While generally "`[t]he burden to discover a genuine issue of fact is not on [the] court,' ( Topalian 954 F.2d at 1137), `Rule 56 does not distinguish between documents merely filed and those singled out by counsel for special attention-the court must consider both before granting a summary judgment.'" John, 757 F.2d at 712 (quoting Keiser v. Coliseum Properties, Inc., 614 F.2d 406, 410 (5th Cir. 1980)).

ANALYSIS

The basis of the defendant Marceleno's motion is his assertion that the plaintiffs, Gerald and Ann Graham have allegedly failed to show that a genuine issue of material facts exist with regard to the question as to whether or not he, Marceleno, should be liable for any alleged injuries or damages of the plaintiffs. Defendant State Farm, who is the Graham's Uninsured/Underinsured Motorist's carrier, adopts Marceleno's motion contending that a failure to show liability on the part of Marceleno defeats the plaintiffs' UM claim against it.

The defendants' entire motion is based on the alleged fact that Shelton Enterprise negligently installed the tires and wheels on Marceleno's vehicle two days before the fateful wreck. The only support the defendants have for this argument is the deposition testimony of Marceleno himself. He has testified that after the wreck, he proceeded on his trip to Texas wherein he had to stop every twenty to thirty minutes to tighten the lug nuts on his wheels. He then returned home to Tennessee. Once returning home, he allegedly confronted Shelton about the accident and damage to his vehicle caused by the tire becoming disconnected. Marceleno stated that Shelton told him the wrong lug nuts had been used to install the new wheels and tires and offered to assist Marceleno in repairing his vehicle. This testimony was the basis for the plaintiffs' request to add Shelton.

However, now Shelton has furnished an affidavit that the wheels were correctly installed and the correct lug nuts were used on the wheels. He stated that the only reason he offered to help Marceleno repair his truck was because of his long term relationship with Marceleno's employer, who is his one of his largest customers.

The defendants argue that defendant Marceleno performed no negligent act whatsoever in purchasing tires for his truck nor could he have reasonably foreseen that traveling after purchasing new tires would cause an accident to occur. They assert that Marceleno purchased new tires to enhance the safety of himself and others traveling on the roadway. They further contend that there has been no evidence presented by the plaintiffs of any mechanical problems with Marceleno's vehicle prior to the accident or improper driving on his part. Indeed, at the time of the accident, Marceleno did not receive a citation of any kind for speeding or improper driving. Defendant Marceleno's automobile never made contact with the plaintiffs' vehicle and, therefore, they argue that the plaintiffs' allegations that Marceleno failed to exercise reasonable and proper control over his vehicle are without merit. The defendants continue to assert that the acts or omissions on the part of Shelton Enterprise constituted the sole proximate cause of the accident.

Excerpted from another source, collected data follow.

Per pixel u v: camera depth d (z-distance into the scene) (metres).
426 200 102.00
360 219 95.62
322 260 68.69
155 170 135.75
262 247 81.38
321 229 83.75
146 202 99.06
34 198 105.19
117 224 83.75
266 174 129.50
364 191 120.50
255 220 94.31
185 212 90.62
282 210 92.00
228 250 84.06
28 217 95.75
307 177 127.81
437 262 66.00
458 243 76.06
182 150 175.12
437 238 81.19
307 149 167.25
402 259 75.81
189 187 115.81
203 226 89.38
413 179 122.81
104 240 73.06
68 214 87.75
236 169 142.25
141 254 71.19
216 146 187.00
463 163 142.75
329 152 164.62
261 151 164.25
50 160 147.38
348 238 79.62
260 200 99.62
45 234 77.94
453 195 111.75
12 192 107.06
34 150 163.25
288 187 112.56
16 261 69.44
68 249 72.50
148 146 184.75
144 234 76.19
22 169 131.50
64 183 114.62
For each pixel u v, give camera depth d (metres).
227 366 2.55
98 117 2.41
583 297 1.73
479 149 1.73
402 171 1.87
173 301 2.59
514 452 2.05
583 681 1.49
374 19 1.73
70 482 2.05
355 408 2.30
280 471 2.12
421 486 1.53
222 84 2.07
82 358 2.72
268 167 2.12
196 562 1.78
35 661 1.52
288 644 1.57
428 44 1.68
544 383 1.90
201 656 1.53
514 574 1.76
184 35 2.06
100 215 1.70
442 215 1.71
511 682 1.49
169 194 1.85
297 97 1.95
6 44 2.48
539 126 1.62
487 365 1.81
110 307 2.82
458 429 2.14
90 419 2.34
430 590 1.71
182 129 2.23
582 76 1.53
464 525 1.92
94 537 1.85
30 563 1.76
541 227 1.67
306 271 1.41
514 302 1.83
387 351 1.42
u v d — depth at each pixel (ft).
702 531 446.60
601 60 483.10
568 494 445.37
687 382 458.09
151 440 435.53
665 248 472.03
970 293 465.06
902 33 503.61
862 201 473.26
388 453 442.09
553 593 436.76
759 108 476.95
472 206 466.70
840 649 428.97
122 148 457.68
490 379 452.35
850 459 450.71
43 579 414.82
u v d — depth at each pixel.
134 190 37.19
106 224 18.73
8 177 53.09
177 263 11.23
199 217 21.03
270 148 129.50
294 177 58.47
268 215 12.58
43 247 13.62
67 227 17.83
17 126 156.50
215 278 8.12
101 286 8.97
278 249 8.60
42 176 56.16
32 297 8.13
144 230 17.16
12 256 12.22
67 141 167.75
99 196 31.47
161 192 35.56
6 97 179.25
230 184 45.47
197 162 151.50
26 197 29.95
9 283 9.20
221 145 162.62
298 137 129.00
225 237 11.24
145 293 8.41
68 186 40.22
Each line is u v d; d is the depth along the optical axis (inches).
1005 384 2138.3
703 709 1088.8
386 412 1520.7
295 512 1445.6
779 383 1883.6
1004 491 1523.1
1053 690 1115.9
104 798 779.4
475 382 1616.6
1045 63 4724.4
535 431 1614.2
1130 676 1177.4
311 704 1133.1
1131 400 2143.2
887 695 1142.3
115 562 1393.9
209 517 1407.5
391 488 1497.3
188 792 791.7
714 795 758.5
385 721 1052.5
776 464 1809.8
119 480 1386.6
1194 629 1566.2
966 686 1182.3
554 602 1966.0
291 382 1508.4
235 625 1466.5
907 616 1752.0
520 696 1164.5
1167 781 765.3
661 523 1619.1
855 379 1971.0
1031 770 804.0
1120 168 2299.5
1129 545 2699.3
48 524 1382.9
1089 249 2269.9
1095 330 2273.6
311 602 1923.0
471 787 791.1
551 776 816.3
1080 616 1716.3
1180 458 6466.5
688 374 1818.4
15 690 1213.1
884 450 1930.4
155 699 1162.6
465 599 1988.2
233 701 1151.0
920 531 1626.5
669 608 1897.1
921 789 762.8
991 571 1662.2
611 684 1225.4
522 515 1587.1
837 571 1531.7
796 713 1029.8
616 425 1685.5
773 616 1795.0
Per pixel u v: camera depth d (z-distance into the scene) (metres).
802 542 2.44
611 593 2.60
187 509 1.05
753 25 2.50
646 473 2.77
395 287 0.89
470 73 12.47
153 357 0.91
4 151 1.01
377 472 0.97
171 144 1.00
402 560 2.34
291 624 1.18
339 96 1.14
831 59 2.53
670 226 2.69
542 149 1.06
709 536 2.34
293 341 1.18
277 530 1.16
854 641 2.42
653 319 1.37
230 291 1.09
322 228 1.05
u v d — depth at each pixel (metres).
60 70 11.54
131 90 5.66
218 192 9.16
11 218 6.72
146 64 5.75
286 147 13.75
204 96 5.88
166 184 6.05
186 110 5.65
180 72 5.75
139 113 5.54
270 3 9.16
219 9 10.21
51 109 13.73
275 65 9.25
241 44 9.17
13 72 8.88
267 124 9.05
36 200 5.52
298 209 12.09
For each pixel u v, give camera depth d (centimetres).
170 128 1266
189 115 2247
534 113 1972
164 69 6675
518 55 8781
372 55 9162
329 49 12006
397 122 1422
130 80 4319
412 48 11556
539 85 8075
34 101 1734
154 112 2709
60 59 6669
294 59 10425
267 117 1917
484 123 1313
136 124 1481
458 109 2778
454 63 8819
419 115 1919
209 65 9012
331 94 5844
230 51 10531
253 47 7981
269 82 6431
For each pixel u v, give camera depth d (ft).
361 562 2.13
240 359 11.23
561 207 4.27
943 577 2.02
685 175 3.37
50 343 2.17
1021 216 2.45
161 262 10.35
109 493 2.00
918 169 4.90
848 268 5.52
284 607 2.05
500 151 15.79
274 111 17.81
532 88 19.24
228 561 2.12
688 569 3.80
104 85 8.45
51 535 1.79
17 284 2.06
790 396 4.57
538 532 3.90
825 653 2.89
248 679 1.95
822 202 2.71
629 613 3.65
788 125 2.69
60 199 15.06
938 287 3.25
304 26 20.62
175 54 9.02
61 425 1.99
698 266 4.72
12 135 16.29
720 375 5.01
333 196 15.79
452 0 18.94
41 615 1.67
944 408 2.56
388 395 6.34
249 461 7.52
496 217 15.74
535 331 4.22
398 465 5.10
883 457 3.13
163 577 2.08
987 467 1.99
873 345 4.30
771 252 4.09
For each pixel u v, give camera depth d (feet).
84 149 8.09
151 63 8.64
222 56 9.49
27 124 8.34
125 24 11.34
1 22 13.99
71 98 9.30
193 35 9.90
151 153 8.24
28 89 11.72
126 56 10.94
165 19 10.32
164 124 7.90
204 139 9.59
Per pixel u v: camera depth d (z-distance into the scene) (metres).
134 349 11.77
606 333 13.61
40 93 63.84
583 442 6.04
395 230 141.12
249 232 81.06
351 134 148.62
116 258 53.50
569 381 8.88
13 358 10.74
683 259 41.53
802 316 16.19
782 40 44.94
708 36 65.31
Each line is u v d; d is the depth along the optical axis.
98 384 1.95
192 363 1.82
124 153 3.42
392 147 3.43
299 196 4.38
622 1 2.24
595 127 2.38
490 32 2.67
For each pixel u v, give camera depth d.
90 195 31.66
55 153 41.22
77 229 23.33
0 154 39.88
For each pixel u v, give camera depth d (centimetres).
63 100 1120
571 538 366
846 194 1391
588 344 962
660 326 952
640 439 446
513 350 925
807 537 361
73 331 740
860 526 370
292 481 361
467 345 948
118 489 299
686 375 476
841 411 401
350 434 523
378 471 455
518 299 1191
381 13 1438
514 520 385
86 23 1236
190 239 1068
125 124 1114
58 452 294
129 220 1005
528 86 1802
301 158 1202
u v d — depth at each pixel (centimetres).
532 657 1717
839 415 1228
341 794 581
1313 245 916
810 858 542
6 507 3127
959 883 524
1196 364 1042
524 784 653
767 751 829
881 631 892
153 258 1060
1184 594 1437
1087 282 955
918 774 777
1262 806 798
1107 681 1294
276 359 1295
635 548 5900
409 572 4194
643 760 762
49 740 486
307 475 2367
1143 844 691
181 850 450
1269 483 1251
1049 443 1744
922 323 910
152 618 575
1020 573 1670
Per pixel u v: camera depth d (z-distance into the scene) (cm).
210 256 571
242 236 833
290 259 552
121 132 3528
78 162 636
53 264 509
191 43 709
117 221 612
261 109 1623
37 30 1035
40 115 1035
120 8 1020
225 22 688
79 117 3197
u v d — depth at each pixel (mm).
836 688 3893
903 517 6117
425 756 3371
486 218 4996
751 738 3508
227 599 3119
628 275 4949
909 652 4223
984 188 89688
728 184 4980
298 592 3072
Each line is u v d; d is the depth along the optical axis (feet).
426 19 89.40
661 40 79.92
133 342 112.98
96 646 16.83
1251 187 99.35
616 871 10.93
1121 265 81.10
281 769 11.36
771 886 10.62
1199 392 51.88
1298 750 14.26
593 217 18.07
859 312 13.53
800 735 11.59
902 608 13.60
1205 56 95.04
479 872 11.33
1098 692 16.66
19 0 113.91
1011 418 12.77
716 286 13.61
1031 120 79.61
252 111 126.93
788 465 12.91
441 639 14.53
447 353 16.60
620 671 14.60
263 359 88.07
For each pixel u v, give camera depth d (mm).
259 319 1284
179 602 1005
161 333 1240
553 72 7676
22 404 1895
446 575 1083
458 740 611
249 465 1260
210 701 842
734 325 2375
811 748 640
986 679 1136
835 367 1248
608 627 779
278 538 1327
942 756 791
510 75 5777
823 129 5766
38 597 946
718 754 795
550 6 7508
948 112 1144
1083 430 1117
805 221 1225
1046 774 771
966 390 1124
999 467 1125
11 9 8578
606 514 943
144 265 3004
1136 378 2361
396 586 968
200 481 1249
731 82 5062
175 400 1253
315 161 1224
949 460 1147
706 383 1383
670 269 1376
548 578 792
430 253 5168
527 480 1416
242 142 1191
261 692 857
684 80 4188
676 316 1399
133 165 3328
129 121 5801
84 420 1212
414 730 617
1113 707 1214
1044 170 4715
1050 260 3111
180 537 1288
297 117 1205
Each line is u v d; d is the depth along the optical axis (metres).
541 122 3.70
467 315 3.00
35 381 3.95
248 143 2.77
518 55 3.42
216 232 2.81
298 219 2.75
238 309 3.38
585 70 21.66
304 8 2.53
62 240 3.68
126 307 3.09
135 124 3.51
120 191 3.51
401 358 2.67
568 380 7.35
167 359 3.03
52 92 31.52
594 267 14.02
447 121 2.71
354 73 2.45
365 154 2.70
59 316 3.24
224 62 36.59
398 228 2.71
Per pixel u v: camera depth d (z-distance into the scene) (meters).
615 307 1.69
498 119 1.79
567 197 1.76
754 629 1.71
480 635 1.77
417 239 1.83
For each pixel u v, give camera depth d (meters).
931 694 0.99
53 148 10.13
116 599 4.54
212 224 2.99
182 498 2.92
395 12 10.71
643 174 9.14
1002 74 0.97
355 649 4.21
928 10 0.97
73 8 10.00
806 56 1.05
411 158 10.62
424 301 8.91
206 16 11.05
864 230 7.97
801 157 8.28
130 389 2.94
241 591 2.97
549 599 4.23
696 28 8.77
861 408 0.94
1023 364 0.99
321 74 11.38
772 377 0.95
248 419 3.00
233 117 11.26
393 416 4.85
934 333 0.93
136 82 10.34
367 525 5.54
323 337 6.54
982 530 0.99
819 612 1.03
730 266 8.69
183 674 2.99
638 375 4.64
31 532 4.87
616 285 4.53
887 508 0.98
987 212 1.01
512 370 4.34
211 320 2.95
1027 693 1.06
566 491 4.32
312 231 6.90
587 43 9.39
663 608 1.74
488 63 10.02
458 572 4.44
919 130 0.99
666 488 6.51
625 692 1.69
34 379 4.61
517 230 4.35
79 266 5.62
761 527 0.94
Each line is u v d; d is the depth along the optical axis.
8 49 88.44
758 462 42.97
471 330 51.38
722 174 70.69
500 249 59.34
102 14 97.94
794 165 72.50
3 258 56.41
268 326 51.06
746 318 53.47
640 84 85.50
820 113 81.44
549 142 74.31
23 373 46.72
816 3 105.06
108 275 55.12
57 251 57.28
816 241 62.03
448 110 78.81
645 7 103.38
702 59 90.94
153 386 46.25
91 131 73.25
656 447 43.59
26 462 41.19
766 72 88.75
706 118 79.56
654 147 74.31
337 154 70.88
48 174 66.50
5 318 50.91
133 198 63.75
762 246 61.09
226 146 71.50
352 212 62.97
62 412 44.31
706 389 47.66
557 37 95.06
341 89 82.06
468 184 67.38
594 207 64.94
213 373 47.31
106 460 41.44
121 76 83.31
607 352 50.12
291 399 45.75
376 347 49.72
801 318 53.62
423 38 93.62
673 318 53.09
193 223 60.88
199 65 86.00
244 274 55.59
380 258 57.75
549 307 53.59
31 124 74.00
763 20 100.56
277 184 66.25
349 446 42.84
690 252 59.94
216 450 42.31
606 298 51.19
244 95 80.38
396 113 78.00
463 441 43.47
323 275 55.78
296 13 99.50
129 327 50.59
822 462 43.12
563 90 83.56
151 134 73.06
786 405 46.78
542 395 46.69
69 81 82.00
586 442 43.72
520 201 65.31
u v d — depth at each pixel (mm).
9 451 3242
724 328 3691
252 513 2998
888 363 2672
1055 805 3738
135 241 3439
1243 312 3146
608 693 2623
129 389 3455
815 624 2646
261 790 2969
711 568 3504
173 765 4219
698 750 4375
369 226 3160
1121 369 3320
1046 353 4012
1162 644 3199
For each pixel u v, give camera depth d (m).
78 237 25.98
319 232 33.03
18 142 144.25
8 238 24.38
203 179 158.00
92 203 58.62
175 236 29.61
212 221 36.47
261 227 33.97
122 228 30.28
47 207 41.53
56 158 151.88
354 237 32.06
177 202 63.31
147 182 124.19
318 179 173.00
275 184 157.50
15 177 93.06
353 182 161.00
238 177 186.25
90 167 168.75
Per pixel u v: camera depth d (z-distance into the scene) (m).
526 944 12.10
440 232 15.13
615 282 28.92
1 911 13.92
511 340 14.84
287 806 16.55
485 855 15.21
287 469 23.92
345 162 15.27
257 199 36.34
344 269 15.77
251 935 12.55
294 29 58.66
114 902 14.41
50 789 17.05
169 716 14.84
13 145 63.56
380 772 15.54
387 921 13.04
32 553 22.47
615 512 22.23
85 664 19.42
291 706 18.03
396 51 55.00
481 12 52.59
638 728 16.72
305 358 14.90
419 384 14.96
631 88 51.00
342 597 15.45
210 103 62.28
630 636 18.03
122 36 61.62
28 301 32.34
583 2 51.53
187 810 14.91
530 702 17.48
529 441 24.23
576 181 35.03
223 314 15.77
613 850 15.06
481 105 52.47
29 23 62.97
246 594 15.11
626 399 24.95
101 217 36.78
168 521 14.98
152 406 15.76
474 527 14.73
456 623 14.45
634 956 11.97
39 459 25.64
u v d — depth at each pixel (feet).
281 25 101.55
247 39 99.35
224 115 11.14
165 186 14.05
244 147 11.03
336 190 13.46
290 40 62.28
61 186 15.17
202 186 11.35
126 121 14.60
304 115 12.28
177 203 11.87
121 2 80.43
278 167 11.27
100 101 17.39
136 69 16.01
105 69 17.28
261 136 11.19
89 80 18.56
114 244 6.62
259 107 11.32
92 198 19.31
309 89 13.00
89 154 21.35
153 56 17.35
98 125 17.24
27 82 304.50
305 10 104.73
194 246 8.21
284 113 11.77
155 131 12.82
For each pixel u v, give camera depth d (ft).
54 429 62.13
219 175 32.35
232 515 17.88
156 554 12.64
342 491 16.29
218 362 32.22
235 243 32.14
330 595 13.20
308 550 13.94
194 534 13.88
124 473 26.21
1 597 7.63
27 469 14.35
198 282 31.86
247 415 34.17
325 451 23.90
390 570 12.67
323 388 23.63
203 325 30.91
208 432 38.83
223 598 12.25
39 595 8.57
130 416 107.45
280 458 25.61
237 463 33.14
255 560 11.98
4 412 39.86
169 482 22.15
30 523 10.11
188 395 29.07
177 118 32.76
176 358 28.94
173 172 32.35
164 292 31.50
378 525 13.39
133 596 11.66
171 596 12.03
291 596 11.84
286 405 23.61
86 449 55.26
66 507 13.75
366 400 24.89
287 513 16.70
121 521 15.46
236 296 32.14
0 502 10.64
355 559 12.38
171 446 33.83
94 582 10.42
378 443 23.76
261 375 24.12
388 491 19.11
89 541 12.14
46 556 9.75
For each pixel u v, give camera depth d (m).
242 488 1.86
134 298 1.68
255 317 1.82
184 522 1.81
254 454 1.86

The plaintiffs point out that the defendants' sole argument for summary judgment is based upon the alleged self-serving deposition testimony of Marceleno and is based upon hearsay statements which Marceleno claims were made to him by the owner of Shelton Enterprise. As pointed out above, both defendants claim that Shelton Enterprise improperly installed the rims and tires on defendant Marceleno's truck by failing to use the proper size lug nuts and by also failing to securely tighten the wheels to Marceleno's truck. In the face of this argument, the plaintiffs argue that the affidavit of Charles Shelton creates a genuine issue of fact contradicting the version of facts offered by Marceleno. The court agrees with this assessment and further notes that defendant State Farm's motion to strike Shelton's affidavit on the basis of his potential, or lack thereof, to be a witness at trial to be disingenuous.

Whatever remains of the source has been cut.